Business Plans Business Plan Consultants

Top 5 Reasons why our clients don’t get funded

May 12th, 2006

5)  No experience

Banks and investors want to see that you have done something like this before.  If you spent your life as a mechanic, what do you know about making a great risotto?  This runs back to your management team.  You don’t need to know how to make the sauce, but you do need to have a partner who does.

4)  Unrealistic first year sales/salaries

Yes… you should be taking some money out to support yourself, but you shouldn’t be getting rich from day one.  We get asked all the time, “How much should I get paid?”  Generally, I say no salary at first; just take a dividend from what’s left.  This shows some “skin in the game.”

3)  Thinking funding is easy and not COMMITTING to the process

We finished up with a client about two years ago who JUST got their restaurant open last weekend.  Yes, they didn’t go the conventional funding route, but it’s not always a quick and easy, “turn in the plan, get some money” sort of market.  If it were, we would charge a lot more.  The plan is the beginning; lots of sweat and heavy lifting lie ahead.

2)  Aligning themselves with undesirables

We all have “that friend.”  The one we hang out with, or grew up with, or their parents are your parents and vice versa … but do they make good partnership material?  Sometimes you have to look honestly at the strengths and weaknesses of your colleagues and make a business decision based on what they bring to the business other than a common background.  Why would this effect funding?  I would say nine out of ten of our abandonment cases in the planning process come from partner disagreements.  I guess it’s good that that happens pre-funding, but it’s sad to see a good idea lost on personal issues.

1) Never starting to begin with

We track our incoming calls and sales (like everyone should) and have gleaned the following statistics.  Sooner started, sooner finished.  Calling people two to three weeks after they originally called us is usually depressing.  They’ve lost their excitement, their partners backed out, their location fell through … one way or another, it just didn’t happen.
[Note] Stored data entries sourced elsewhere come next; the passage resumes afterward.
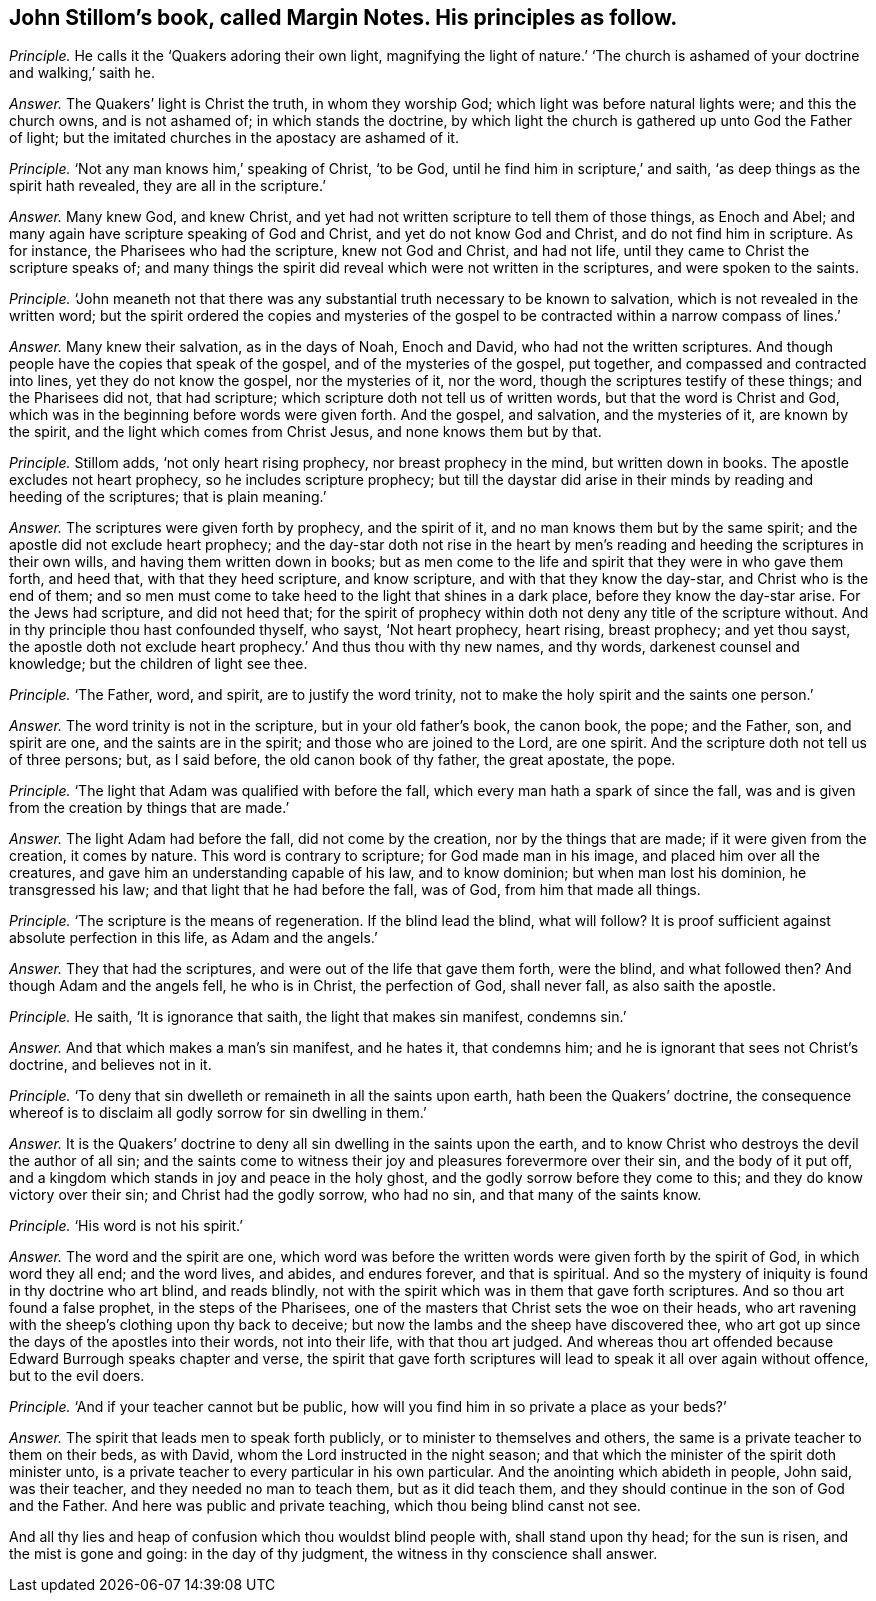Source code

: [#ch-104.style-blurb, short="Margin Notes"]
== John Stillom`'s book, called [.book-title]#Margin Notes.# His principles as follow.

[.discourse-part]
_Principle._ He calls it the '`Quakers adoring their own light,
magnifying the light of nature.`' '`The church is
ashamed of your doctrine and walking,`' saith he.

[.discourse-part]
_Answer._ The Quakers`' light is Christ the truth, in whom they worship God;
which light was before natural lights were; and this the church owns,
and is not ashamed of; in which stands the doctrine,
by which light the church is gathered up unto God the Father of light;
but the imitated churches in the apostacy are ashamed of it.

[.discourse-part]
_Principle._ '`Not any man knows him,`' speaking of Christ, '`to be God,
until he find him in scripture,`' and saith,
'`as deep things as the spirit hath revealed, they are all in the scripture.`'

[.discourse-part]
_Answer._ Many knew God, and knew Christ,
and yet had not written scripture to tell them of those things, as Enoch and Abel;
and many again have scripture speaking of God and Christ,
and yet do not know God and Christ, and do not find him in scripture.
As for instance, the Pharisees who had the scripture, knew not God and Christ,
and had not life, until they came to Christ the scripture speaks of;
and many things the spirit did reveal which were not written in the scriptures,
and were spoken to the saints.

[.discourse-part]
_Principle._ '`John meaneth not that there was any substantial
truth necessary to be known to salvation,
which is not revealed in the written word;
but the spirit ordered the copies and mysteries of the gospel
to be contracted within a narrow compass of lines.`'

[.discourse-part]
_Answer._ Many knew their salvation, as in the days of Noah, Enoch and David,
who had not the written scriptures.
And though people have the copies that speak of the gospel,
and of the mysteries of the gospel, put together,
and compassed and contracted into lines, yet they do not know the gospel,
nor the mysteries of it, nor the word, though the scriptures testify of these things;
and the Pharisees did not, that had scripture;
which scripture doth not tell us of written words, but that the word is Christ and God,
which was in the beginning before words were given forth.
And the gospel, and salvation, and the mysteries of it, are known by the spirit,
and the light which comes from Christ Jesus, and none knows them but by that.

[.discourse-part]
_Principle._ Stillom adds, '`not only heart rising prophecy, nor breast prophecy in the mind,
but written down in books.
The apostle excludes not heart prophecy, so he includes scripture prophecy;
but till the daystar did arise in their minds by reading and heeding of the scriptures;
that is plain meaning.`'

[.discourse-part]
_Answer._ The scriptures were given forth by prophecy, and the spirit of it,
and no man knows them but by the same spirit;
and the apostle did not exclude heart prophecy;
and the day-star doth not rise in the heart by men`'s
reading and heeding the scriptures in their own wills,
and having them written down in books;
but as men come to the life and spirit that they were in who gave them forth,
and heed that, with that they heed scripture, and know scripture,
and with that they know the day-star, and Christ who is the end of them;
and so men must come to take heed to the light that shines in a dark place,
before they know the day-star arise.
For the Jews had scripture, and did not heed that;
for the spirit of prophecy within doth not deny any title of the scripture without.
And in thy principle thou hast confounded thyself, who sayst, '`Not heart prophecy,
heart rising, breast prophecy; and yet thou sayst,
the apostle doth not exclude heart prophecy.`' And thus thou with thy new names,
and thy words, darkenest counsel and knowledge; but the children of light see thee.

[.discourse-part]
_Principle._ '`The Father, word, and spirit, are to justify the word trinity,
not to make the holy spirit and the saints one person.`'

[.discourse-part]
_Answer._ The word trinity is not in the scripture, but in your old father`'s book,
the canon book, the pope; and the Father, son, and spirit are one,
and the saints are in the spirit; and those who are joined to the Lord, are one spirit.
And the scripture doth not tell us of three persons; but, as I said before,
the old canon book of thy father, the great apostate, the pope.

[.discourse-part]
_Principle._ '`The light that Adam was qualified with before the fall,
which every man hath a spark of since the fall,
was and is given from the creation by things that are made.`'

[.discourse-part]
_Answer._ The light Adam had before the fall, did not come by the creation,
nor by the things that are made; if it were given from the creation, it comes by nature.
This word is contrary to scripture; for God made man in his image,
and placed him over all the creatures, and gave him an understanding capable of his law,
and to know dominion; but when man lost his dominion, he transgressed his law;
and that light that he had before the fall, was of God, from him that made all things.

[.discourse-part]
_Principle._ '`The scripture is the means of regeneration.
If the blind lead the blind, what will follow?
It is proof sufficient against absolute perfection in this life, as Adam and the angels.`'

[.discourse-part]
_Answer._ They that had the scriptures, and were out of the life that gave them forth,
were the blind, and what followed then?
And though Adam and the angels fell, he who is in Christ, the perfection of God,
shall never fall, as also saith the apostle.

[.discourse-part]
_Principle._ He saith, '`It is ignorance that saith, the light that makes sin manifest,
condemns sin.`'

[.discourse-part]
_Answer._ And that which makes a man`'s sin manifest, and he hates it, that condemns him;
and he is ignorant that sees not Christ`'s doctrine, and believes not in it.

[.discourse-part]
_Principle._ '`To deny that sin dwelleth or remaineth in all the saints upon earth,
hath been the Quakers`' doctrine,
the consequence whereof is to disclaim all godly sorrow for sin dwelling in them.`'

[.discourse-part]
_Answer._ It is the Quakers`' doctrine to deny all sin dwelling in the saints upon the earth,
and to know Christ who destroys the devil the author of all sin;
and the saints come to witness their joy and pleasures forevermore over their sin,
and the body of it put off,
and a kingdom which stands in joy and peace in the holy ghost,
and the godly sorrow before they come to this; and they do know victory over their sin;
and Christ had the godly sorrow, who had no sin, and that many of the saints know.

[.discourse-part]
_Principle._ '`His word is not his spirit.`'

[.discourse-part]
_Answer._ The word and the spirit are one,
which word was before the written words were given forth by the spirit of God,
in which word they all end; and the word lives, and abides, and endures forever,
and that is spiritual.
And so the mystery of iniquity is found in thy doctrine who art blind, and reads blindly,
not with the spirit which was in them that gave forth scriptures.
And so thou art found a false prophet, in the steps of the Pharisees,
one of the masters that Christ sets the woe on their heads,
who art ravening with the sheep`'s clothing upon thy back to deceive;
but now the lambs and the sheep have discovered thee,
who art got up since the days of the apostles into their words, not into their life,
with that thou art judged.
And whereas thou art offended because Edward Burrough speaks chapter and verse,
the spirit that gave forth scriptures will lead to speak it all over again without offence,
but to the evil doers.

[.discourse-part]
_Principle._ '`And if your teacher cannot but be public,
how will you find him in so private a place as your beds?`'

[.discourse-part]
_Answer._ The spirit that leads men to speak forth publicly,
or to minister to themselves and others,
the same is a private teacher to them on their beds, as with David,
whom the Lord instructed in the night season;
and that which the minister of the spirit doth minister unto,
is a private teacher to every particular in his own particular.
And the anointing which abideth in people, John said, was their teacher,
and they needed no man to teach them, but as it did teach them,
and they should continue in the son of God and the Father.
And here was public and private teaching, which thou being blind canst not see.

And all thy lies and heap of confusion which thou wouldst blind people with,
shall stand upon thy head; for the sun is risen, and the mist is gone and going:
in the day of thy judgment, the witness in thy conscience shall answer.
So in short:  go with what you know or your partner knows, be ready to lay it all on the line for later financial gain (even if that means current poverty), be prepared to REALLY work the deal for a long time, choose your allies carefully, and, lastly, pull the trigger.  Nothing gets done while you’re “just thinking about it” other than that someone else is thinking about it, too … and they may move on the idea faster.  Waiting increases your opportunity cost far beyond whatever barrier is keeping you from starting the process.